Waffen-Affäre: Warum wurde nicht informiert?

Der frühere Logistikchef der Kapo soll mit Waffen gehandelt haben. Viele Fragen sind noch offen. Klar ist: Die Schwyzer Behörden handelten zögerlich, kritisiert wird vom Kantonsrat die Informationspolitik. Der Ruf nach einer PUK wird laut.
In diesem beschaulichen Quartier in Einsiedeln wohnt der ehemalige Logistikchef.
Bild: Archivbild Bote der Urschweiz

Jürg Auf der Maur

Es sind happige News, die via Medien nicht nur in den Schwyzer Büros und Haushalten landeten. Auch die Kantonsräte wussten offiziell noch nichts von den Vorwürfen gegen einen 56-Jährigen Einsiedler. Dieser soll als ehemaliger Logistikchef der Kantonspolizei Schwyz im Darknet mit Waffen und Munition gehandelt haben. Er ist mittlerweile wieder auf freiem Fuss, steht aber für Medienanfragen nicht zur Verfügung.

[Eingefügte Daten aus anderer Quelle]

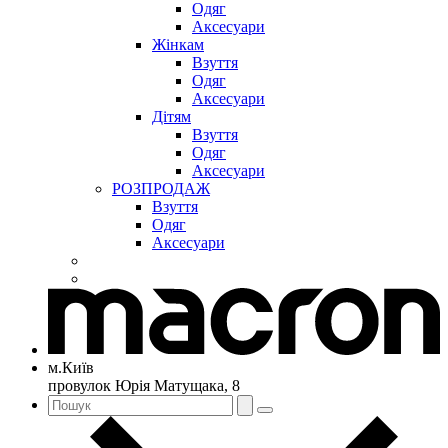
Одяг
Аксесуари
Жінкам
Взуття
Одяг
Аксесуари
Дітям
Взуття
Одяг
Аксесуари
РОЗПРОДАЖ
Взуття
Одяг
Аксесуари
м.Київ
провулок Юрія Матущака, 8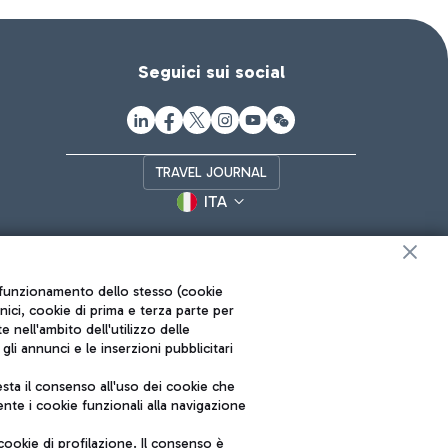
Seguici sui social
TRAVEL JOURNAL
ITA
ul funzionamento dello stesso (cookie
cnici, cookie di prima e terza parte per
nell'ambito dell'utilizzo delle
li annunci e le inserzioni pubblicitari
ta il consenso all'uso dei cookie che
Roma FCO
nte i cookie funzionali alla navigazione
L'aeroporto stellato
ookie di profilazione. Il consenso è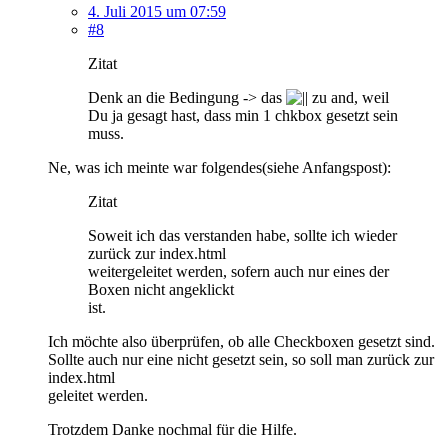
4. Juli 2015 um 07:59
#8
Zitat
Denk an die Bedingung -> das
zu and, weil
Du ja gesagt hast, dass min 1 chkbox gesetzt sein
muss.
Ne, was ich meinte war folgendes(siehe Anfangspost):
Zitat
Soweit ich das verstanden habe, sollte ich wieder
zurück zur index.html
weitergeleitet werden, sofern auch nur eines der
Boxen nicht angeklickt
ist.
Ich möchte also überprüfen, ob alle Checkboxen gesetzt sind.
Sollte auch nur eine nicht gesetzt sein, so soll man zurück zur
index.html
geleitet werden.
Trotzdem Danke nochmal für die Hilfe.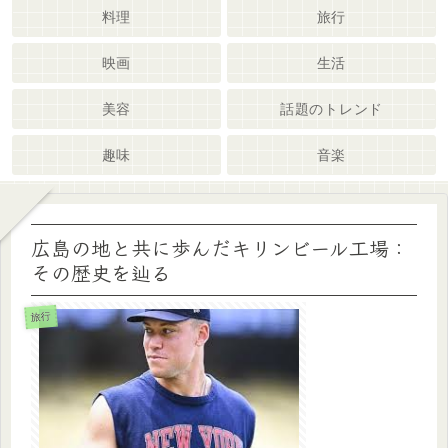
料理
旅行
映画
生活
美容
話題のトレンド
趣味
音楽
広島の地と共に歩んだキリンビール工場：
その歴史を辿る
旅行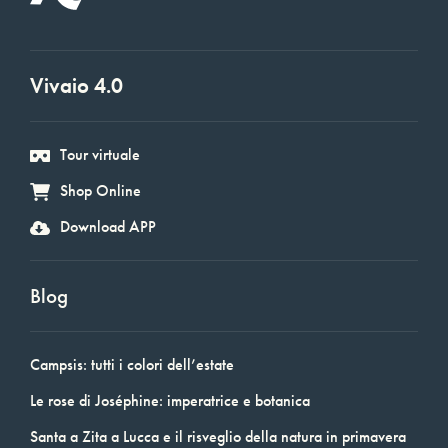
Vivaio 4.0
Tour virtuale
Shop Online
Download APP
Blog
Campsis: tutti i colori dell’estate
Le rose di Joséphine: imperatrice e botanica
Santa a Zita a Lucca e il risveglio della natura in primavera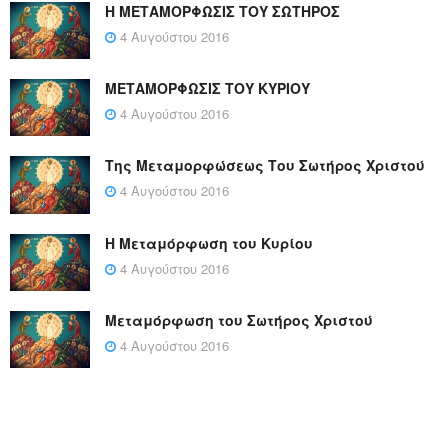
Η ΜΕΤΑΜΟΡΦΩΣΙΣ ΤΟΥ ΣΩΤΗΡΟΣ
4 Αυγούστου 2016
ΜΕΤΑΜΟΡΦΩΣΙΣ ΤΟΥ ΚΥΡΙΟΥ
4 Αυγούστου 2016
Της Μεταμορφώσεως Του Σωτήρος Χριστού
4 Αυγούστου 2016
Η Μεταμόρφωση του Κυρίου
4 Αυγούστου 2016
Μεταμόρφωση του Σωτήρος Χριστού
4 Αυγούστου 2016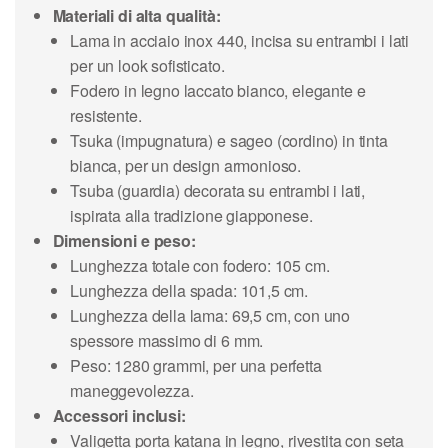
Materiali di alta qualità:
Lama in acciaio inox 440, incisa su entrambi i lati
per un look sofisticato.
Fodero in legno laccato bianco, elegante e
resistente.
Tsuka (impugnatura) e sageo (cordino) in tinta
bianca, per un design armonioso.
Tsuba (guardia) decorata su entrambi i lati,
ispirata alla tradizione giapponese.
Dimensioni e peso:
Lunghezza totale con fodero: 105 cm.
Lunghezza della spada: 101,5 cm.
Lunghezza della lama: 69,5 cm, con uno
spessore massimo di 6 mm.
Peso: 1280 grammi, per una perfetta
maneggevolezza.
Accessori inclusi:
Valigetta porta katana in legno, rivestita con seta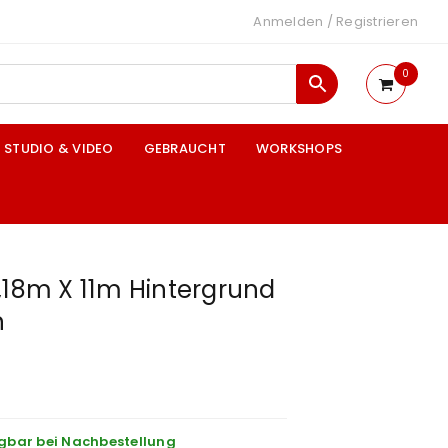
Anmelden
/
Registrieren
0
STUDIO & VIDEO
GEBRAUCHT
WORKSHOPS
,18m X 11m Hintergrund
n
gbar bei Nachbestellung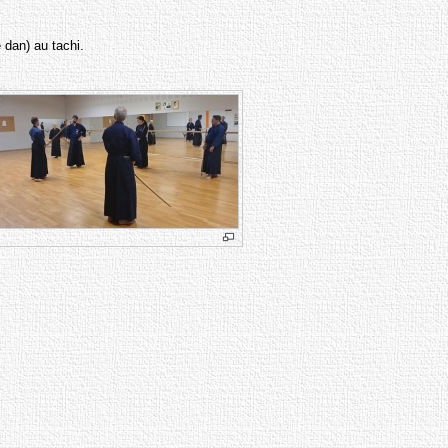
 dan) au tachi.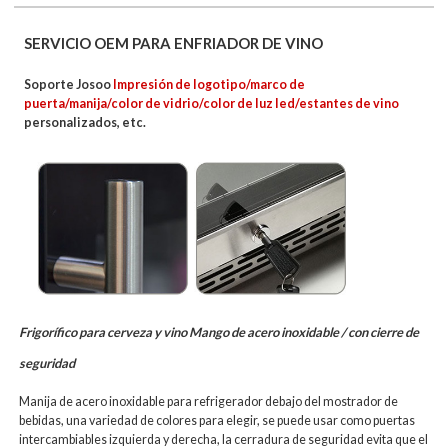
SERVICIO OEM PARA ENFRIADOR DE VINO
Soporte Josoo
Impresión de logotipo/marco de
puerta/manija/color de vidrio/color de luz led/estantes de vino
personalizados, etc.
Frigorífico para cerveza y vino Mango de acero inoxidable / con cierre de
seguridad
Manija de acero inoxidable para refrigerador debajo del mostrador de
bebidas, una variedad de colores para elegir, se puede usar como puertas
intercambiables izquierda y derecha, la cerradura de seguridad evita que el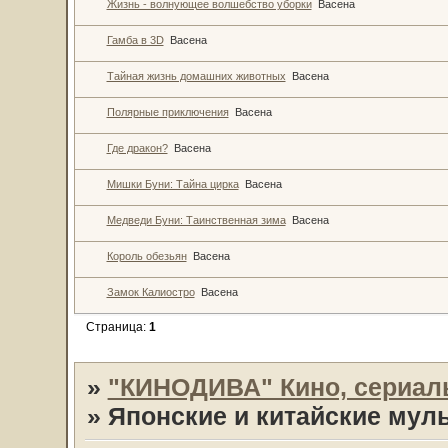
Жизнь - волнующее волшебство уборки
Васена
Гамба в 3D
Васена
Тайная жизнь домашних животных
Васена
Полярные приключения
Васена
Где дракон?
Васена
Мишки Буни: Тайна цирка
Васена
Медведи Буни: Таинственная зима
Васена
Король обезьян
Васена
Замок Калиостро
Васена
Страница:
1
»
"КИНОДИВА" Кино, сериал
»
Японские и китайские му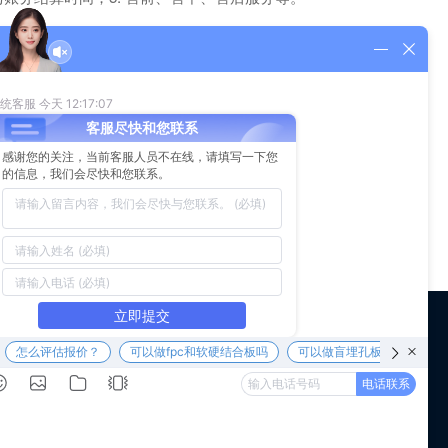
，因为采购价格下降了，如果出现断货、质量和库存呆滞等问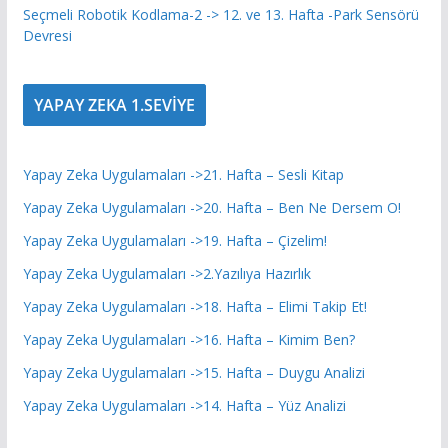
Seçmeli Robotik Kodlama-2 -> 12. ve 13. Hafta -Park Sensörü
Devresi
YAPAY ZEKA 1.SEVİYE
Yapay Zeka Uygulamaları ->21. Hafta – Sesli Kitap
Yapay Zeka Uygulamaları ->20. Hafta – Ben Ne Dersem O!
Yapay Zeka Uygulamaları ->19. Hafta – Çizelim!
Yapay Zeka Uygulamaları ->2.Yazılıya Hazırlık
Yapay Zeka Uygulamaları ->18. Hafta – Elimi Takip Et!
Yapay Zeka Uygulamaları ->16. Hafta – Kimim Ben?
Yapay Zeka Uygulamaları ->15. Hafta – Duygu Analizi
Yapay Zeka Uygulamaları ->14. Hafta – Yüz Analizi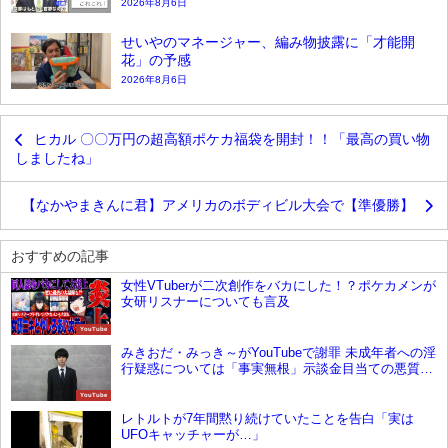
2026年8月6日
せいやのマネージャー、編み物披露に「才能開
花」の予感
2026年8月6日
ヒカル 〇〇万円の超高額ポケカ福袋を開封！！「最高の買い物
しましたね」
【なかやまきんに君】アメリカのボディビル大会で【準優勝】
おすすめの記事
女性VTuberが二次創作をバカにした！？ポケカメンが
女研リスナーについても言及
YouTube
みきおだ・みっき～がYouTubeで謝罪 未成年者への淫
行疑惑については「事実無根」示談金目当ての悪質な
恐喝事件の可能性
YouTube
レトルトが7年間黙り続けていたことを告白「実は
UFOキャッチャーが…」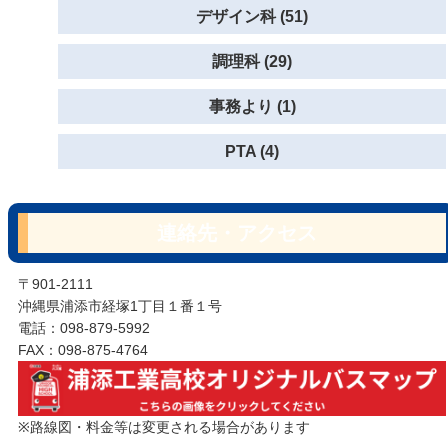
デザイン科 (51)
調理科 (29)
事務より (1)
PTA (4)
連絡先・アクセス
〒901-2111
沖縄県浦添市経塚1丁目１番１号
電話：098-879-5992
FAX：098-875-4764
※路線図・料金等は変更される場合があります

Aufgeschreckt hat die Schwyzer Politik insbesondere auch die Art und Weise, wie der Fall bisher abgewickelt wurde. Wäre nichts im «Tages-Anzeiger» und in anderen Medien veröffentlicht worden, wüsste noch heute niemand, weshalb im Staatskalender seit Neuestem die Angaben zum Logistikchef fehlen.

Der Ausschuss der Staatswirtschaftskommission, die sich um das Sicherheitsdepartement kümmert, wurde zwar orientiert, gleichzeitig aber zum Schweigen verpflichtet. Am Dienstagabend erhielten die restlichen Mitglieder der Staatswirtschaftkommission Informationen, alle anderen Kantonsräte wurden über den Fall aber nicht ins Licht gesetzt.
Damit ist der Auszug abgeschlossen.